Hormone therapy is an adjunct to, and not a replacement for, conventional therapy. Dosage must be decreased or discontinued gradually when the drug has been administered for more than a few days. The severity, prognosis and expected duration of the disease and the reaction of the patient to medication are primary factors in determining dosage. If a period of spontaneous remission occurs in a chronic condition, treatment should be discontinued. Routine laboratory studies, such as urinalysis, two-hour postprandial blood sugar, determination of blood pressure and body weight, and a chest X-ray should be made at regular intervals during prolonged therapy. Upper GI X-rays are desirable in patients with an ulcer history or significant dyspepsia.
In patients with the adrenogenital syndrome, a single intramuscular injection of 40 mg every two weeks may be adequate. For maintenance of patients with rheumatoid arthritis, the weekly intramuscular dose will vary from 40 to 120 mg. The usual dosage for patients with dermatologic lesions benefited by systemic corticoid therapy is 40 to 120 mg of methylprednisolone acetate administered intramuscularly at weekly intervals for one to four weeks. In acute severe dermatitis due to poison ivy, relief may result within 8 to 12 hours following intramuscular administration of a single dose of 80 to 120 mg. In chronic contact dermatitis repeated injections at 5 to 10 day intervals may be necessary. In seborrheic dermatitis, a weekly dose of 80 mg may be adequate to control the condition.
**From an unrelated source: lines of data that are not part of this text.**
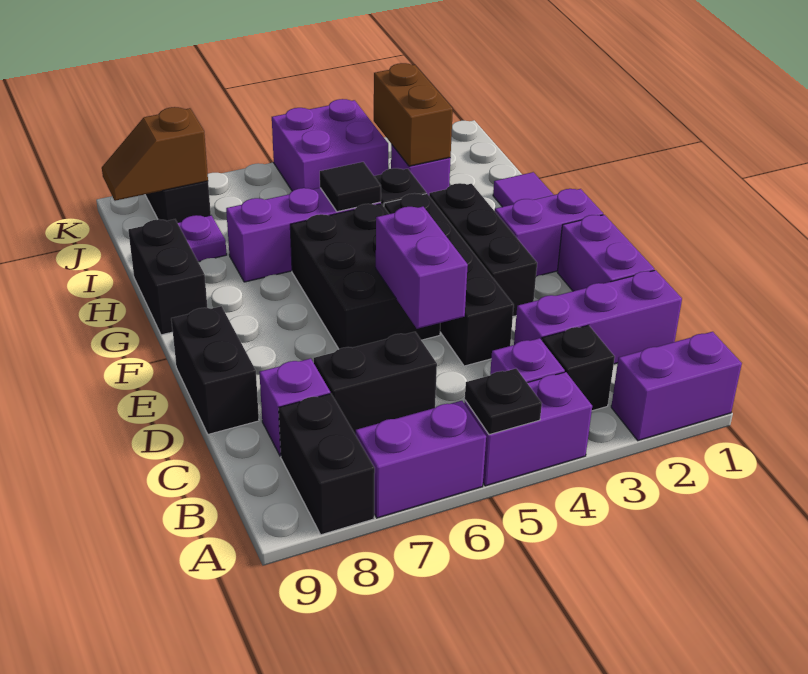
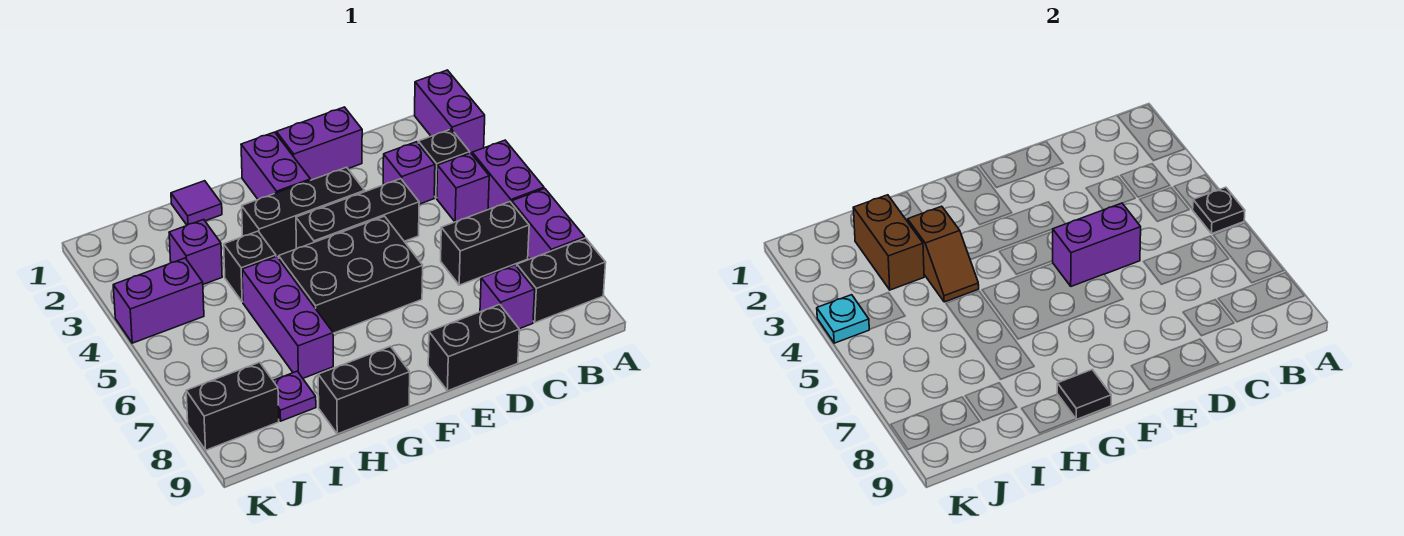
purple 1x3 brick [514,270,682,364] -> purple 1x1 brick [383,142,435,204]
black 1x2 brick [314,332,437,435] -> black 1x2 brick turned to [441,202,529,285]
black 1x4 brick [384,193,514,366] -> black 1x3 brick [296,179,419,249]
black 1x1 tile [320,162,381,212] -> black 1x1 tile moved to [1057,370,1111,419]
brown 1x2 brick [374,63,453,166] -> brown 1x2 brick turned to [853,195,924,290]
purple 2x2 brick [272,99,388,191] -> purple 1x2 brick [113,258,204,343]
brown 1x2 slope [102,107,208,201] -> brown 1x2 slope moved to [908,206,979,302]
none -> cyan 1x1 plate [817,295,869,343]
Following intramuscular administration of 80 to 120 mg to asthmatic patients, relief may result within 6 to 48 hours and persist for several days to two weeks. Similarly in patients with allergic rhinitis (hay fever) an intramuscular dose of 80 to 120 mg may be followed by relief of coryzal symptoms within six hours persisting for several days to three weeks.
If signs of stress are associated with the condition being treated, the dosage of the suspension should be increased. If a rapid hormonal effect of maximum intensity is required, the intravenous administration of highly soluble methylprednisolone sodium succinate is indicated.
Multiple Sclerosis
In treatment of acute exacerbations of multiple sclerosis daily doses of 200 mg of prednisolone for a week followed by 80 mg every other day for 1 month have been shown to be effective (4 mg of methylprednisolone is equivalent to 5 mg of prednisolone).
HOW SUPPLIED
DEPO-MEDROL Sterile Aqueous Suspension is available in the following strengths and package sizes:
20 mg per mL
5 mL multidose vials NDC 0009-0274-01
40 mg per mL
5 mL multidose vials NDC 0009-0280-02
25 x 5 mL multidose vials NDC 0009-0280-51
10 mL multidose vials NDC 0009-0280-03
25 x 10 mL multidose vials NDC 0009-0280-52
80 mg per mL
5 mL multidose vials NDC 0009-0306-02
25 x 5 mL multidose vials NDC 0009-0306-12
Store at controlled room temperature 20° to 25°C (68° to 77°F) [see USP].
Distributed by Pharmacia and Upjohn Company, Division of Pfizer Inc, NY, NY 10017. Revised July 2006.